→ Document excerpt
'''

The album ends with the beautiful ‘Julie 3’ – floating on a bend of shimmering acoustic guitars and sweeping strings, this is a raw and sparse dedication to a muse: Frederick’s voice naked, emotive and raw, filled with emotion and vulnerability. A perfect ending, leaving us with a quiet anthemic and majestic resolution to the album.
‘Future Strangers’ is a triumph of pop and sonic splendour: a vast and rich canvas filled with textures and colour, edged with a rough and vulnerable sheen that is both poetic and visceral. It really does remind me of a very antipodean strand of music – emanating from the Dunedin/Flying Nun sounds of The Chills and The Bats with an undercurrent of The Go-Betweens and The Apartments – with a touch of a very British new wave post punk element. And yet the black watch has its own distinct west coast US sound too that threads throughout this album – that subtle blend of psychedelia and indie rock bleached by the hot sun and bright blue skies.
Officially out on Friday, 24 March 2023 the album out through Atom Records and is available to access through the link below.
Appearing on the album are:
John Andrew Fredrick–guitars, bass, percussion, vocals
Andy Creighton–guitars, bass, drums. Misha Bullock–drums
Rob Campanella–guitar, mellotron. Andy Campanella–drums
Kip Boardman—bass. Lindsay Murray–backing vocals
Ben Eshbach–string arrangements
Frederick says of the album:
Andy Creighton and Rob Campanella, in producing and playing and engineering separately here, discovered with me where the latest batch of songs could go. They understand, I think, that I am fully conscious, if not self-conscious, about trying to make songs and albums that are reactions against what we have done before. Taking into consideration both of their substantial resumes and adventurous spirits, they’re kinda like bandmates who constantly question the songs–if that makes sense. And then I question their questionings. I really do make albums that I would buy if I weren’t me.
Fredrick is a bit of a polymath. He got a Ph.D. in English because he loved reading – not because he wanted to be a academic. He says most of his friends aren’t musicians; he met them on tennis courts or went to grad school with them. He has published four novels and a book on Wes Anderson. He’s written all the songs on twenty-one albums–and he’s not done yet. He became an abstract painter late in life and he considers himself a late bloomer. He’s seen quite a few bandmates come and go; he’d like to think he’s friends with all of them but that’s probably wishful thinking.

'''

→ Prompt 1
According to the album review, why did Fredrick earn a Ph.D. in English?

(Page-level text extractions)
'''

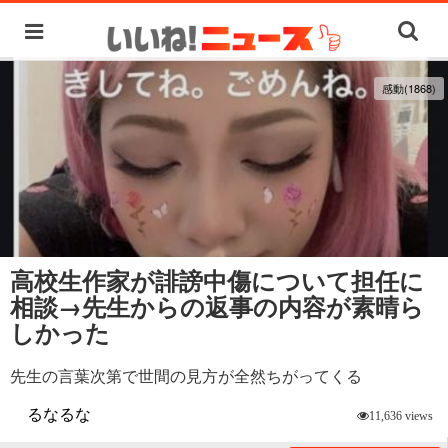
感動(1868)
高校生作家が誹謗中傷について担任に
相談→先生からの返事の内容が素晴ら
しかった
先生の言葉次第で世間の見方が全然ちがってくる
るなるな
11,636 views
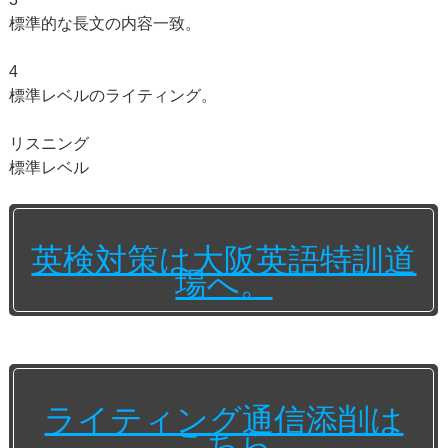
標準的な長文の内容一致。
4
標準レベルのライティング。
リスニング
標準レベル
英検対策は大阪英語特訓道
場へ。
ライティング通信添削は
こちら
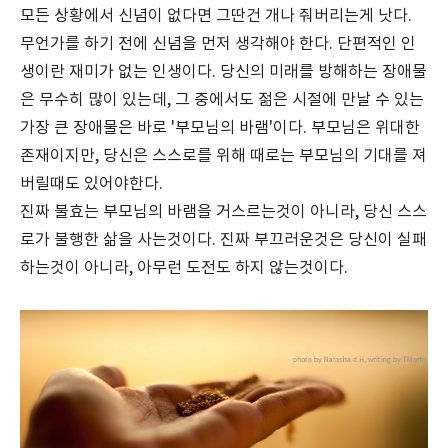
모든 상황에서 신념이 없다면 그딴건 개나 줘버리는게 낫다.
무언가를 하기 전에 신념을 먼저 생각해야 한다. 단편적인 인
생이란 재미가 없는 인생이다. 당신의 미래를 방해하는 장애물
은 무수히 많이 있는데, 그 중에서도 젊은 시절에 만날 수 있는
가장 큰 장애물은 바로 '부모님의 바램'이다. 부모님은 위대한
존재이지만, 당신은 스스로를 위해 때로는 부모님의 기대를 져
버릴때도 있어야한다.
진짜 불효는 부모님의 바램을 거스르는것이 아니라, 당신 스스
로가 불행한 삶을 사는것이다. 진짜 부끄러운것은 당신이 실패
하는것이 아니라, 아무런 도전도 하지 않는것이다.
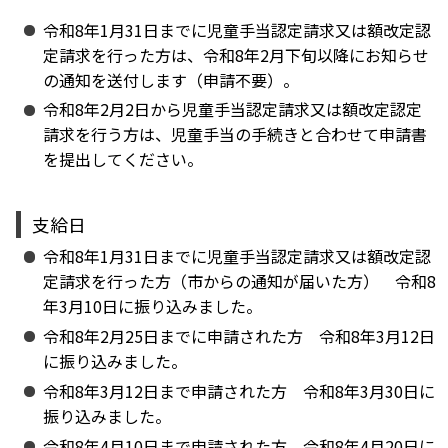
令和8年1月31日までに児童手当認定請求又は額改定認
定請求を行った方は、令和8年2月下旬以降にお知らせ
の通知を送付します（申請不要）。
令和8年2月2日から児童手当認定請求又は額改定認定
請求を行う方は、児童手当の手続きと合わせて申請書
を提出してください。
支給日
令和8年1月31日までに児童手当認定請求又は額改定認
定請求を行った方（市からの通知が届いた方） 令和8
年3月10日に振り込みました。
令和8年2月25日までに申請された方 令和8年3月12日
に振り込みました。
令和8年3月12日まで申請された方 令和8年3月30日に
振り込みました。
令和8年4月10日まで申請された方 令和8年4月20日に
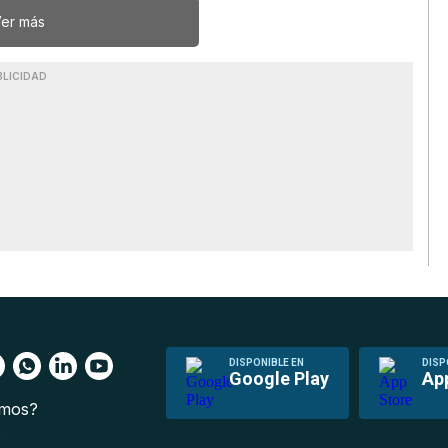
er más
BLICIDAD
DISPONIBLE EN
DISP
Google Play
Ap
omos?
s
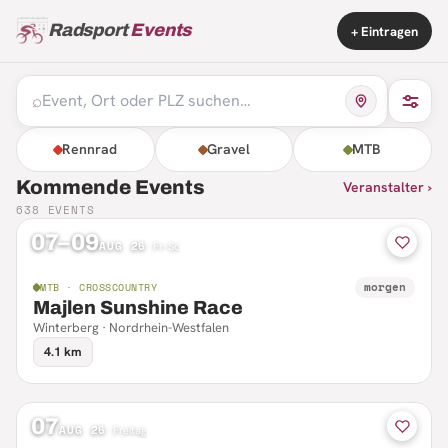
Radsport
Events
+ Eintragen
⌕
Rennrad
Gravel
MTB
Kommende Events
Veranstalter ›
638
EVENTS
07–09
AUG 26
·
Fr–So
morgen
MTB · CROSSCOUNTRY
Majlen Sunshine Race
Winterberg · Nordrhein-Westfalen
4.1 km
07
AUG 26
·
Freitag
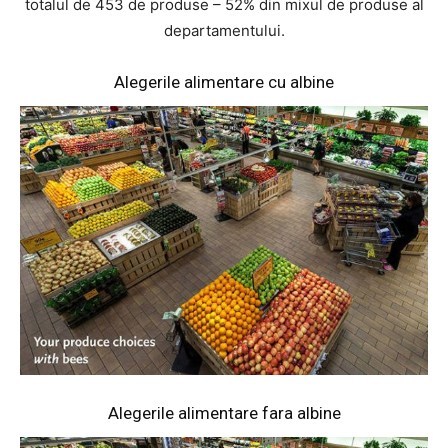
totalul de 453 de produse – 52% din mixul de produse al
departamentului.
Alegerile alimentare cu albine
Alegerile alimentare fara albine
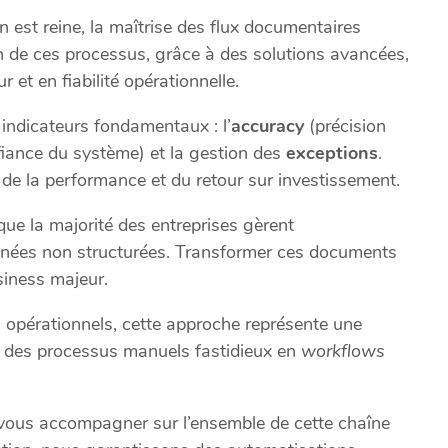
est reine, la maîtrise des flux documentaires
on de ces processus, grâce à des solutions avancées,
et en fiabilité opérationnelle.
 indicateurs fondamentaux : l’
accuracy
(précision
iance du système) et la gestion des
exceptions
.
de la performance et du retour sur investissement.
 que la majorité des entreprises gèrent
nées non structurées. Transformer ces documents
siness majeur.
s opérationnels, cette approche représente une
ir des processus manuels fastidieux en
workflows
 vous accompagner sur l’ensemble de cette chaîne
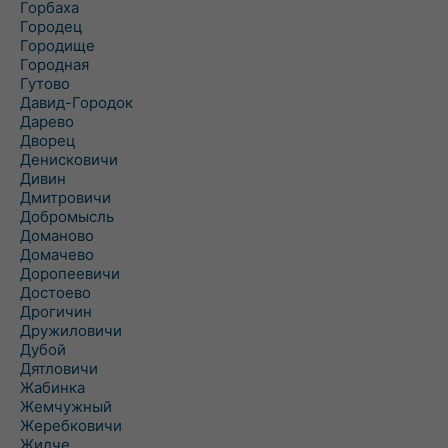
Горбаха
Городец
Городище
Городная
Гутово
Давид-Городок
Дарево
Дворец
Денисковичи
Дивин
Дмитровичи
Добромысль
Доманово
Домачево
Доропеевичи
Достоево
Дрогичин
Дружиловичи
Дубой
Дятловичи
Жабинка
Жемчужный
Жеребковичи
Жидче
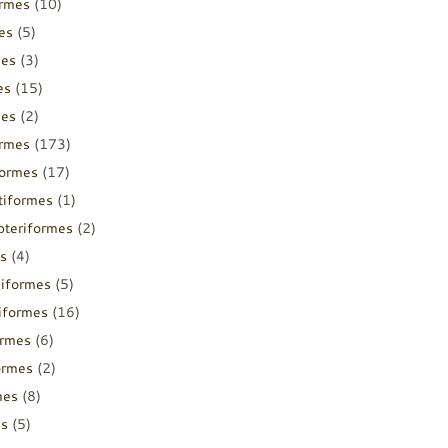
ormes
(10)
es
(5)
mes
(3)
es
(15)
mes
(2)
ormes
(173)
formes
(17)
tiformes
(1)
pteriformes
(2)
s
(4)
diformes
(5)
iiformes
(16)
ormes
(6)
ormes
(2)
mes
(8)
es
(5)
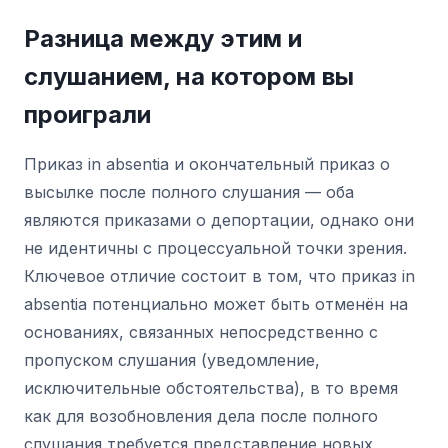
Разница между этим и
слушанием, на котором вы
проиграли
Приказ in absentia и окончательный приказ о
высылке после полного слушания — оба
являются приказами о депортации, однако они
не идентичны с процессуальной точки зрения.
Ключевое отличие состоит в том, что приказ in
absentia потенциально может быть отменён на
основаниях, связанных непосредственно с
пропуском слушания (уведомление,
исключительные обстоятельства), в то время
как для возобновления дела после полного
слушания требуется представление новых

'''

→ Prompt 2
Identify every line of the listing that contains the string "albine", treating uppercase and lowercase as distinct.

→ Task answer 1
He earned a Ph.D. in English because he loved reading. The review says he did not do it because he wanted to be an academic.

→ Task answer 2
Alegerile alimentare cu albine
Alegerile alimentare fara albine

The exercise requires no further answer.